The Pope spoke as horrifying details emerged Wednesday about the attack at a French village church.

Two attackers took five hostages Tuesday at the church in Saint-Etienne-du-Rouvray in northwest France and slit the throat of the elderly priest saying morning mass. A nun at the mass slipped out to raise the alarm and both attackers, one of them a local man, were then killed by police outside the church.

One of the hostages at the church, an 86-year-old woman, said Wednesday the attackers had handed her husband, Guy, a cellphone and demanded he take photos or video of the priest — 85-year-old Rev. Jacques Hamel — after he was slain. Her husband was then slashed in four places by the attackers and is in hospital with serious injuries.

The woman, identified only as Jeanine, told RMC radio her husband played dead to stay alive. Two nuns were held hostage along with the couple and the priest.

“The terrorists held me with a revolver at my neck,” she said, adding it was not clear to her now whether the weapon was real or fake. “He (the priest) fell down looking upward, toward us.”

The Paris prosecutor, Francois Molins, said the two attackers had knives and fake explosives — one a phoney suicide belt covered in tin foil.

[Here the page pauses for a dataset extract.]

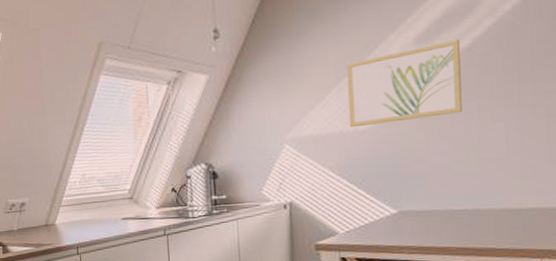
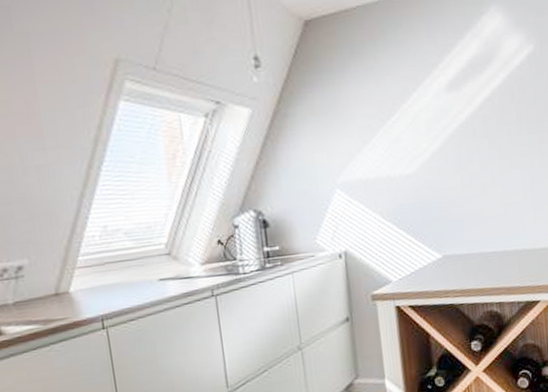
wall art: present [346,38,462,128] -> none [389,88,488,172]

On Wednesday, the ISIL-affiliated Amaq news agency released a video allegedly showing the church attackers sitting on a floor, clasping hands and pledging allegiance to the group.

The speaker in the video identified himself by the jihadist nom de guerre Abul Jaleel al-Hanafi, and said his compatriot was called Ibn Omar. French prosecutor­s have previously identified the former as Adel Ker-miche, a 19-year-old who grew up in the town and tried to travel to Syria twice last year using family members’ identity documents.

With the attack threat for France ranked extremely high, Interior Minister Bernard Cazeneuve said France is working to protect 56 remaining summer events and may consider cancelling some.

Defence Minister Jean-Yves Le Drian said 4,000 members of the Sentinel military force will patrol Paris, while 6,000 will patrol in the provinces. They are being bolstered by tens of thousands of police and reservists.

François Hollande, meanwhile, presided over a defence council and Cabinet meeting in Paris after speaking with Roman Catholic, Orthodox, Muslim and Jewish leaders.

The archbishop of Paris, Cardinal Andre Vingt-Trois, called on Catholics to “overcome hatred that comes in their heart” and not to allow ISIL “to set children of the same family upon each other.”

Dalil Boubakeur, the rector of the main Paris mosque, said France’s Muslims must push for better training of Muslim clerics and urged that reforming French Muslim institutio­ns be put on the agenda. He did not elaborate.

In the town of Saint-Etienne-du-Rouvray, young and old were stunned by the attack.

An 18-year-old neighbour said he had seen Kermiche three days earlier in nearby Rouen wearing a long Islamic robe.

When he heard about the church attack, “I knew it was him, I was sure,” the man said, identifyin­g himself only as Redwan. He said Kermiche had told him and others about his efforts to get to Syria and “he was saying we should go there and fight for our brothers.”